What all this leads up to is way more fire frequency and a MUCH higher fire magnitude. Large healthy trees, with their canopies way about the forest floor, are naturally resistant to fires, even without Alder around. Once the fire reaches the canopy it will spread fast and far, and likely kill the tree.
I'm not sure how providing statistics that dispute the point is "missing the point"...
> These forests have been logged multiple times over history, and many were replanted with terrible replanting practices.
SOME of these forests have been logged multiple times over history. The bulk of forests in Canada have never been logged.
Simple math tells you that, 0.2% * 200 years is still a maximum 40% of the forest and, as the original article points out, we drastically increased logging the past decade. If these forests have been logged multiple times that means it's much less that 40% of the forest is/has been logged. Logging where I grew up is ALL being done on land that was previously logged, not old growth forest and the bulk of that logging is on natural regrowth, not plantations.
I won't argue about the replanting practices since a lot of these are no longer done because of the problems you point out. There are terrible pine plantations where I grew up were the pines are 80 years old but only 6 inches in diameter because of how close together they were planted. There are no new plantations like this.
> What all this leads up to is way more fire frequency and a MUCH higher fire magnitude.
Fire frequency increasing is overwhelmingly caused by climate change. Most of the fires this summer were in unlogged, remote areas.
So, while it is the tip of the iceberg numbers wise, the bulk of the rest should be more fire resistant than what has already burned.
Of course there is a caveat that the major uncontrolled burns have increased the susceptibility of living trees to being burned.

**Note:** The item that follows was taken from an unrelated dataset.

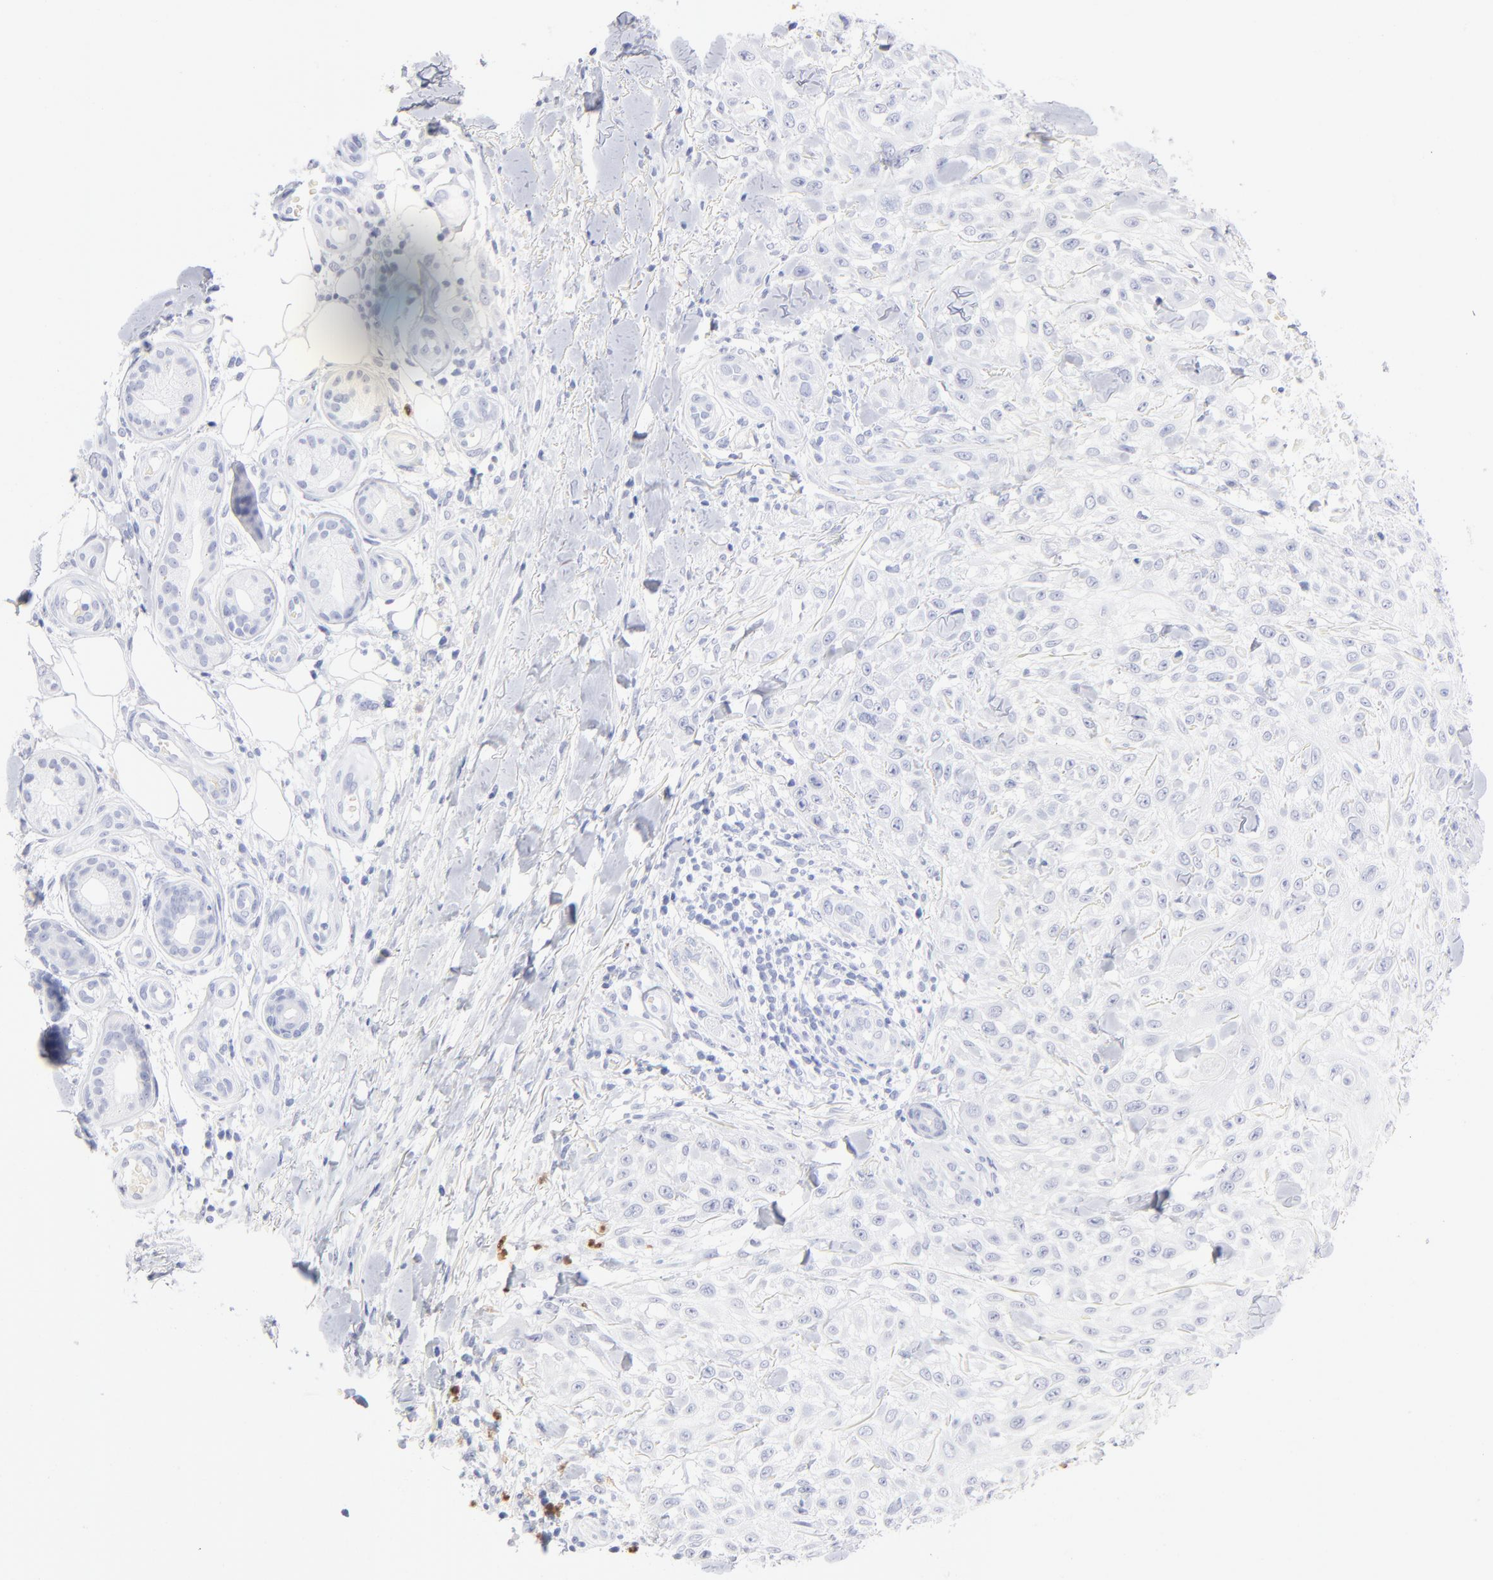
{"staining": {"intensity": "negative", "quantity": "none", "location": "none"}, "tissue": "skin cancer", "cell_type": "Tumor cells", "image_type": "cancer", "snomed": [{"axis": "morphology", "description": "Squamous cell carcinoma, NOS"}, {"axis": "topography", "description": "Skin"}], "caption": "Photomicrograph shows no significant protein expression in tumor cells of squamous cell carcinoma (skin).", "gene": "ARG1", "patient": {"sex": "female", "age": 42}}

I think this is an important thing to know because it points to some different solutions, like more indigenous land management.
[1] - https://www.alieward.com/ologies/fireecologyencore
I don't think most Canadians, let alone people outside this country, actually understand what the north is like. We're talking tens of millions of acres of muskeg (peat bog), granite, mostly stunted spruce, lakes, lakes lakes, and mosquitoes, with few to no roads.
In interior BC (where there are also fires this summer, as always), yes, I think indigenous fire keeping and forest floor management through controlled burns could be key.